You are asked to filter the data below and copy every line holding "Arrington".

Stored items:
————

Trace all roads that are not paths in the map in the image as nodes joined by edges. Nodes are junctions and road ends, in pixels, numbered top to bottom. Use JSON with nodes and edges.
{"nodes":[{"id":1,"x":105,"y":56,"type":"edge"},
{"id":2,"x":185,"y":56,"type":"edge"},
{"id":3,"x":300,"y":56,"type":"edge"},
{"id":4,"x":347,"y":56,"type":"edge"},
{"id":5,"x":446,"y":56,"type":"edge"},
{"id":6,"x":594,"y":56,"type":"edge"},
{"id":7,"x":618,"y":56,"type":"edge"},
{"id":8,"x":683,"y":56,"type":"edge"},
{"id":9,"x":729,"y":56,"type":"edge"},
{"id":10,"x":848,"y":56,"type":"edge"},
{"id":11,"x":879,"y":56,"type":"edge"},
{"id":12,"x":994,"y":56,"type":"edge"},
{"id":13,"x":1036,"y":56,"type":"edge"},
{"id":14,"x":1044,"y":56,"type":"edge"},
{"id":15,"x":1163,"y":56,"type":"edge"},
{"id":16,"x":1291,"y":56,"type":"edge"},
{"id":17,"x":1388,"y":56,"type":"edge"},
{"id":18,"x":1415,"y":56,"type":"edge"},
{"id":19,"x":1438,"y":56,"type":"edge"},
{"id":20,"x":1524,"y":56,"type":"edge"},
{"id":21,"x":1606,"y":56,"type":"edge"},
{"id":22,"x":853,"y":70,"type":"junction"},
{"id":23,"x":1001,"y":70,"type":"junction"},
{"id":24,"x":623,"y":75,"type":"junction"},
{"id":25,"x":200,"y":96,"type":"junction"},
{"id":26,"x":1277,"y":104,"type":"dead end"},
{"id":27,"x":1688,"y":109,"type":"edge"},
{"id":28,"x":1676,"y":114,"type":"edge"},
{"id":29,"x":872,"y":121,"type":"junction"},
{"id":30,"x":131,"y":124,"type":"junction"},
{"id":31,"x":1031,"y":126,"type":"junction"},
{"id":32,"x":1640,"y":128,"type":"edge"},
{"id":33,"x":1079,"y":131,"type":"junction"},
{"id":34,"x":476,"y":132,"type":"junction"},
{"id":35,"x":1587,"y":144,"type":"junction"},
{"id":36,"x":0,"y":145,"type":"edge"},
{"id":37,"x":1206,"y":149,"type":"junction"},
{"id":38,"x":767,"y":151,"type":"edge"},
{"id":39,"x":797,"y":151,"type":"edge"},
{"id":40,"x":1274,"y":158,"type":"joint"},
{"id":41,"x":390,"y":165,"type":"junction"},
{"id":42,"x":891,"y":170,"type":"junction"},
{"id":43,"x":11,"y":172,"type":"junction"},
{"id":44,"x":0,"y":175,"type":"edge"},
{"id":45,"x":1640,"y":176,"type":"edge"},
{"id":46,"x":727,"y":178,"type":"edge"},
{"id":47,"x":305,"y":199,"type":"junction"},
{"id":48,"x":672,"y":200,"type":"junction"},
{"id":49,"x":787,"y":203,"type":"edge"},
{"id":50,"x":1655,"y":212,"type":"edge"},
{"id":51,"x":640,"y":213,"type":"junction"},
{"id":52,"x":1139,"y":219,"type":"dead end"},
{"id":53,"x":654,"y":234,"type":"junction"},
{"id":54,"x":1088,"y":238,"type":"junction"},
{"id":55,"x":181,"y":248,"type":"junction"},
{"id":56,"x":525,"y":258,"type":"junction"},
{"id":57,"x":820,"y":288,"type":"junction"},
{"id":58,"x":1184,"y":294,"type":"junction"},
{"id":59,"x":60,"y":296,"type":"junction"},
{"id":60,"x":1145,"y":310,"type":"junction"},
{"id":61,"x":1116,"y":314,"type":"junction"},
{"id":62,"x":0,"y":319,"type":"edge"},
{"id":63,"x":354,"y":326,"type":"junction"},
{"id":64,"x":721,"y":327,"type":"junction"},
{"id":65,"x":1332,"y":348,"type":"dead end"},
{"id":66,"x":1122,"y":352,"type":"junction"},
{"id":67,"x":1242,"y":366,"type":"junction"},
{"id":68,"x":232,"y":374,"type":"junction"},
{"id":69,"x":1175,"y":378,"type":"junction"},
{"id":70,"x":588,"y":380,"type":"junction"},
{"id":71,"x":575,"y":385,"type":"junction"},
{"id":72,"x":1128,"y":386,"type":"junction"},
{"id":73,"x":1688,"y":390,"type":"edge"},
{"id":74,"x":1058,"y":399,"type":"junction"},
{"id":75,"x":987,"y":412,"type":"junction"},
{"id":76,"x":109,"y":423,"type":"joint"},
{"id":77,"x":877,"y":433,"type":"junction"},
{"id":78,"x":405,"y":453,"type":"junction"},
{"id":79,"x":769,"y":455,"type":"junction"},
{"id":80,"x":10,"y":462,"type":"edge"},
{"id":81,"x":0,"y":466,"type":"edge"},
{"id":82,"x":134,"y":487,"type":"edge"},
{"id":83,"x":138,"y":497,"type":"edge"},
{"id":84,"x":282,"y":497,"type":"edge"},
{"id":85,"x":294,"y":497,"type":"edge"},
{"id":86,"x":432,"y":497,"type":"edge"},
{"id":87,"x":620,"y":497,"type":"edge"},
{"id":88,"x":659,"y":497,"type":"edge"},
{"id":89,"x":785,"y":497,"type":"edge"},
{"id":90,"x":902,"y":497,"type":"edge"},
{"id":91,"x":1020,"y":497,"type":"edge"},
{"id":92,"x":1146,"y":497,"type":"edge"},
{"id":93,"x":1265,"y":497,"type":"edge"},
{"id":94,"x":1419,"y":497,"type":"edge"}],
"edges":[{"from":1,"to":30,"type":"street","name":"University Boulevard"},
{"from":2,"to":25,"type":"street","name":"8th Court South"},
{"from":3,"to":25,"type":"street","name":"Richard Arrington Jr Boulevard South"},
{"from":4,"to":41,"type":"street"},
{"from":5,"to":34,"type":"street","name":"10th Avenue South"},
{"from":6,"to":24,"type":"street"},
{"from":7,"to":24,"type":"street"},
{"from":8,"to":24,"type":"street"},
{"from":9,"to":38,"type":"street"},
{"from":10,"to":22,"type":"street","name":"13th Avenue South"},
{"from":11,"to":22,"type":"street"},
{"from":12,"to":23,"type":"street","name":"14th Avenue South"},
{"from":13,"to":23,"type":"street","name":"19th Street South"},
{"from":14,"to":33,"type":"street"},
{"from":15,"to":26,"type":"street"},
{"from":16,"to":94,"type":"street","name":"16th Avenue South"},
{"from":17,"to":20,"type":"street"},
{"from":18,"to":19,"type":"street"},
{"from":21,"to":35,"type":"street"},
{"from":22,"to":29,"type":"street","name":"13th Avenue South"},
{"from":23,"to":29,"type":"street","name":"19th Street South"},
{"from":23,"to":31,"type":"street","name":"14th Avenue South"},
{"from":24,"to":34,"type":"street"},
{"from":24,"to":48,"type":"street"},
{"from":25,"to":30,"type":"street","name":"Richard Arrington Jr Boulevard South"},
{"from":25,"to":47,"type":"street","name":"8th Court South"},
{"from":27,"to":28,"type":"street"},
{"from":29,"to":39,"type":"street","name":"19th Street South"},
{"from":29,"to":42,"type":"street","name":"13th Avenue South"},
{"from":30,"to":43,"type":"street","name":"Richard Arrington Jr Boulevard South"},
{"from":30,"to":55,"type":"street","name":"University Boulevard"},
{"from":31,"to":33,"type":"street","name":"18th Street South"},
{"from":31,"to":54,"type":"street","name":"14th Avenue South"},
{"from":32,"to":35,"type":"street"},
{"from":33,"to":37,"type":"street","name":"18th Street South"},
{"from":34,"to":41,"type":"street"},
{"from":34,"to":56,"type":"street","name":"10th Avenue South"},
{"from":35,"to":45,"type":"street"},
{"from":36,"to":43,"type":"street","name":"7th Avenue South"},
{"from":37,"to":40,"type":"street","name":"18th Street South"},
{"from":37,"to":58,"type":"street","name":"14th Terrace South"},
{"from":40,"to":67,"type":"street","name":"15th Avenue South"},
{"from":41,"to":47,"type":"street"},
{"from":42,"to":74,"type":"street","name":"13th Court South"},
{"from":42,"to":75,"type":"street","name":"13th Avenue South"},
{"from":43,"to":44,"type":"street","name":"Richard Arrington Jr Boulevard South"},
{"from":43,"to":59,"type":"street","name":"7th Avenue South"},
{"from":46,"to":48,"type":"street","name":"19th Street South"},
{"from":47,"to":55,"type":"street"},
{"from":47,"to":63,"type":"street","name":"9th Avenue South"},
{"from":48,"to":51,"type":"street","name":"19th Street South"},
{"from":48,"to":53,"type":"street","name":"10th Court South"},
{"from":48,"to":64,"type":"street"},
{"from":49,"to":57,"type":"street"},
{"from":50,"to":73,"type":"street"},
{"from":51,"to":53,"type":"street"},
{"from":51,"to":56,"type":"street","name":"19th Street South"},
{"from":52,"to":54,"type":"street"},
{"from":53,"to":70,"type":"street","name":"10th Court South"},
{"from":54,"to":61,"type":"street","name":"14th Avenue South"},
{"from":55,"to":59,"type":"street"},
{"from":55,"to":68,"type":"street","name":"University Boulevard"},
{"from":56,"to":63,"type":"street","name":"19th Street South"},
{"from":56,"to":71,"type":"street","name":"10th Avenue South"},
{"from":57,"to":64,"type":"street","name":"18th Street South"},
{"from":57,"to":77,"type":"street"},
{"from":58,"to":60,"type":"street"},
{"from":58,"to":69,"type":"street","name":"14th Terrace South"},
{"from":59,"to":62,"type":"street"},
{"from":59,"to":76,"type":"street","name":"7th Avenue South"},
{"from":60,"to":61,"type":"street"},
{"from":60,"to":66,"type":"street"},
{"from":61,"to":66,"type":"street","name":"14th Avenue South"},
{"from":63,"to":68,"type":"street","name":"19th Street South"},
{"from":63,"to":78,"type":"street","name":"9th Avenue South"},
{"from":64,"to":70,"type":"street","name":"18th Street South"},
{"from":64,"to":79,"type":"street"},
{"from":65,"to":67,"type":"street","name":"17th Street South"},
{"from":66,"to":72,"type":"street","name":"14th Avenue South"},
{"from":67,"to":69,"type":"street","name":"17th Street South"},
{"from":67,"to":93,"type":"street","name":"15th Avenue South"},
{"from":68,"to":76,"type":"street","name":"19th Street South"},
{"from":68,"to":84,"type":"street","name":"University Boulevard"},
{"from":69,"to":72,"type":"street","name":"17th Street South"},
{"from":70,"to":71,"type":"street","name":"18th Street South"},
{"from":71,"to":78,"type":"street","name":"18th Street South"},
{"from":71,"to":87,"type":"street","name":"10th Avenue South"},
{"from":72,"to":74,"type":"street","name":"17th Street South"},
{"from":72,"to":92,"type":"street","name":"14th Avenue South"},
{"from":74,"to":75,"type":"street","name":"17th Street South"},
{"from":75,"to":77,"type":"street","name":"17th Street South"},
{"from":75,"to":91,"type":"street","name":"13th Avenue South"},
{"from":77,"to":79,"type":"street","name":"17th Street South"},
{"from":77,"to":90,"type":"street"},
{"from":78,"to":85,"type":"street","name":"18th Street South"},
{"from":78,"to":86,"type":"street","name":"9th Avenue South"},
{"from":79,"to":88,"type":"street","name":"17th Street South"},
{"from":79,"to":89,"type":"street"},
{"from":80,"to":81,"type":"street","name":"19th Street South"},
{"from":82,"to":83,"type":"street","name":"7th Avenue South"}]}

————

WRITTEN SOLUTION:
{"from":3,"to":25,"type":"street","name":"Richard Arrington Jr Boulevard South"},
{"from":25,"to":30,"type":"street","name":"Richard Arrington Jr Boulevard South"},
{"from":30,"to":43,"type":"street","name":"Richard Arrington Jr Boulevard South"},
{"from":43,"to":44,"type":"street","name":"Richard Arrington Jr Boulevard South"},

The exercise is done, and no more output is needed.